● The task:
Copy the listing out exactly as shown.

# # # #

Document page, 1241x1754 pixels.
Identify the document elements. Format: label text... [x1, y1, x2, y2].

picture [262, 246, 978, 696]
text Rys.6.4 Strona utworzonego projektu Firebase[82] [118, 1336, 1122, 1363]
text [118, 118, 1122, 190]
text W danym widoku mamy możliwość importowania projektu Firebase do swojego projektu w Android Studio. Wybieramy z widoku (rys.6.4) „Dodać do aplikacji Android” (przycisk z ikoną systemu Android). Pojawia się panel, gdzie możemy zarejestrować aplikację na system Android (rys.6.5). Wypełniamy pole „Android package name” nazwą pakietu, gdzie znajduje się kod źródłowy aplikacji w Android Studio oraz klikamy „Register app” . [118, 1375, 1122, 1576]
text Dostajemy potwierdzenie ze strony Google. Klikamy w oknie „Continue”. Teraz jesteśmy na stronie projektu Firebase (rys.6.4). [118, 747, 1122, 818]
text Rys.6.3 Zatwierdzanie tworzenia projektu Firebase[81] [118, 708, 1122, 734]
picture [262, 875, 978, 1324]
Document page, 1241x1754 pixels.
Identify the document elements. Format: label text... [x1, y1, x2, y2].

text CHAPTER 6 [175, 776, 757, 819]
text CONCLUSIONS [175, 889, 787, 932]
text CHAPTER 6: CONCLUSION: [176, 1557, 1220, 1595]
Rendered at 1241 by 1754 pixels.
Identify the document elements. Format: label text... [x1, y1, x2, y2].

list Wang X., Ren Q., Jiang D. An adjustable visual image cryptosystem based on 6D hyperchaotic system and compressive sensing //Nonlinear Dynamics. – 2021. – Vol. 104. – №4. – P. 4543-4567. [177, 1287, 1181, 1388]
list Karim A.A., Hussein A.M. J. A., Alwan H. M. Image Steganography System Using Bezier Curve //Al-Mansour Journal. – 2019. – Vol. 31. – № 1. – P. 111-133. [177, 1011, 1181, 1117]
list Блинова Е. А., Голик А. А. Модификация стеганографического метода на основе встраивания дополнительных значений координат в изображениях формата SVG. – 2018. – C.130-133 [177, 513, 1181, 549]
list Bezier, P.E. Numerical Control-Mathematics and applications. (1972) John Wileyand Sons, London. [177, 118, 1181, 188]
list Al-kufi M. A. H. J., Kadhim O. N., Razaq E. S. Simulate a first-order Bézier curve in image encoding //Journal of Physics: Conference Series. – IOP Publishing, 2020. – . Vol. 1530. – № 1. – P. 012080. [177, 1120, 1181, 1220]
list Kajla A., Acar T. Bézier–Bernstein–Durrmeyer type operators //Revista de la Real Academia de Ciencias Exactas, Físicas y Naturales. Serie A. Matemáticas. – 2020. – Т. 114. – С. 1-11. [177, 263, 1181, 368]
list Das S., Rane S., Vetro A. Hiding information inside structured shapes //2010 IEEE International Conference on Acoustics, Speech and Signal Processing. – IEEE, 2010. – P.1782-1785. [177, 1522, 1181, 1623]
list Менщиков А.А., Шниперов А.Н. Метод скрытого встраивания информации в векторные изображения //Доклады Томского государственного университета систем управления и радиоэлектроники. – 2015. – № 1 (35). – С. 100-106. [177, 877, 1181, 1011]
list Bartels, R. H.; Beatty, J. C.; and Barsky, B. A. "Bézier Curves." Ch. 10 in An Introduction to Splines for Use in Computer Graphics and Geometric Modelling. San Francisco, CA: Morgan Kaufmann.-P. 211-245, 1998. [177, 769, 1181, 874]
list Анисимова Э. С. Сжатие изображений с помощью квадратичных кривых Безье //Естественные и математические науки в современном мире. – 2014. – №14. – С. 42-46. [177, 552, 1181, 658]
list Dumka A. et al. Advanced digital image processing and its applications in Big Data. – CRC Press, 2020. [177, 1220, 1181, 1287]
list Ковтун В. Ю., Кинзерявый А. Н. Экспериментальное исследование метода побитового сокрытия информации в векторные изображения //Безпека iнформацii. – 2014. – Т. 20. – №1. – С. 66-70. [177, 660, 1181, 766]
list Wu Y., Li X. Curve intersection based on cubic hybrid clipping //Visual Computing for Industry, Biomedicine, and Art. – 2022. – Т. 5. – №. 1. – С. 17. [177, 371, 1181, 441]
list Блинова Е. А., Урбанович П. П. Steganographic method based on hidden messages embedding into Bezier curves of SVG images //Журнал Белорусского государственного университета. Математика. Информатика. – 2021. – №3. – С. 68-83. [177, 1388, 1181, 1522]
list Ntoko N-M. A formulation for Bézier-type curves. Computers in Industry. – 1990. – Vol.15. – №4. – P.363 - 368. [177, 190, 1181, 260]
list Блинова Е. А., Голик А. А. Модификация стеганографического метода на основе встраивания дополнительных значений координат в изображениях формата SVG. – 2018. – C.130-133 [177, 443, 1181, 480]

# # # #

● Answer for the task:
Document page, 1241x1754 pixels.
Identify the document elements. Format: label text... [x1, y1, x2, y2].

picture [262, 246, 978, 696]
text Rys.6.4 Strona utworzonego projektu Firebase[82] [118, 1336, 1122, 1363]
text [118, 118, 1122, 190]
text W danym widoku mamy możliwość importowania projektu Firebase do swojego projektu w Android Studio. Wybieramy z widoku (rys.6.4) „Dodać do aplikacji Android” (przycisk z ikoną systemu Android). Pojawia się panel, gdzie możemy zarejestrować aplikację na system Android (rys.6.5). Wypełniamy pole „Android package name” nazwą pakietu, gdzie znajduje się kod źródłowy aplikacji w Android Studio oraz klikamy „Register app” . [118, 1375, 1122, 1576]
text Dostajemy potwierdzenie ze strony Google. Klikamy w oknie „Continue”. Teraz jesteśmy na stronie projektu Firebase (rys.6.4). [118, 747, 1122, 818]
text Rys.6.3 Zatwierdzanie tworzenia projektu Firebase[81] [118, 708, 1122, 734]
picture [262, 875, 978, 1324]
Document page, 1241x1754 pixels.
Identify the document elements. Format: label text... [x1, y1, x2, y2].

text CHAPTER 6 [175, 776, 757, 819]
text CONCLUSIONS [175, 889, 787, 932]
text CHAPTER 6: CONCLUSION: [176, 1557, 1220, 1595]
Rendered at 1241 by 1754 pixels.
Identify the document elements. Format: label text... [x1, y1, x2, y2].

list Wang X., Ren Q., Jiang D. An adjustable visual image cryptosystem based on 6D hyperchaotic system and compressive sensing //Nonlinear Dynamics. – 2021. – Vol. 104. – №4. – P. 4543-4567. [177, 1287, 1181, 1388]
list Karim A.A., Hussein A.M. J. A., Alwan H. M. Image Steganography System Using Bezier Curve //Al-Mansour Journal. – 2019. – Vol. 31. – № 1. – P. 111-133. [177, 1011, 1181, 1117]
list Блинова Е. А., Голик А. А. Модификация стеганографического метода на основе встраивания дополнительных значений координат в изображениях формата SVG. – 2018. – C.130-133 [177, 513, 1181, 549]
list Bezier, P.E. Numerical Control-Mathematics and applications. (1972) John Wileyand Sons, London. [177, 118, 1181, 188]
list Al-kufi M. A. H. J., Kadhim O. N., Razaq E. S. Simulate a first-order Bézier curve in image encoding //Journal of Physics: Conference Series. – IOP Publishing, 2020. – . Vol. 1530. – № 1. – P. 012080. [177, 1120, 1181, 1220]
list Kajla A., Acar T. Bézier–Bernstein–Durrmeyer type operators //Revista de la Real Academia de Ciencias Exactas, Físicas y Naturales. Serie A. Matemáticas. – 2020. – Т. 114. – С. 1-11. [177, 263, 1181, 368]
list Das S., Rane S., Vetro A. Hiding information inside structured shapes //2010 IEEE International Conference on Acoustics, Speech and Signal Processing. – IEEE, 2010. – P.1782-1785. [177, 1522, 1181, 1623]
list Менщиков А.А., Шниперов А.Н. Метод скрытого встраивания информации в векторные изображения //Доклады Томского государственного университета систем управления и радиоэлектроники. – 2015. – № 1 (35). – С. 100-106. [177, 877, 1181, 1011]
list Bartels, R. H.; Beatty, J. C.; and Barsky, B. A. "Bézier Curves." Ch. 10 in An Introduction to Splines for Use in Computer Graphics and Geometric Modelling. San Francisco, CA: Morgan Kaufmann.-P. 211-245, 1998. [177, 769, 1181, 874]
list Анисимова Э. С. Сжатие изображений с помощью квадратичных кривых Безье //Естественные и математические науки в современном мире. – 2014. – №14. – С. 42-46. [177, 552, 1181, 658]
list Dumka A. et al. Advanced digital image processing and its applications in Big Data. – CRC Press, 2020. [177, 1220, 1181, 1287]
list Ковтун В. Ю., Кинзерявый А. Н. Экспериментальное исследование метода побитового сокрытия информации в векторные изображения //Безпека iнформацii. – 2014. – Т. 20. – №1. – С. 66-70. [177, 660, 1181, 766]
list Wu Y., Li X. Curve intersection based on cubic hybrid clipping //Visual Computing for Industry, Biomedicine, and Art. – 2022. – Т. 5. – №. 1. – С. 17. [177, 371, 1181, 441]
list Блинова Е. А., Урбанович П. П. Steganographic method based on hidden messages embedding into Bezier curves of SVG images //Журнал Белорусского государственного университета. Математика. Информатика. – 2021. – №3. – С. 68-83. [177, 1388, 1181, 1522]
list Ntoko N-M. A formulation for Bézier-type curves. Computers in Industry. – 1990. – Vol.15. – №4. – P.363 - 368. [177, 190, 1181, 260]
list Блинова Е. А., Голик А. А. Модификация стеганографического метода на основе встраивания дополнительных значений координат в изображениях формата SVG. – 2018. – C.130-133 [177, 443, 1181, 480]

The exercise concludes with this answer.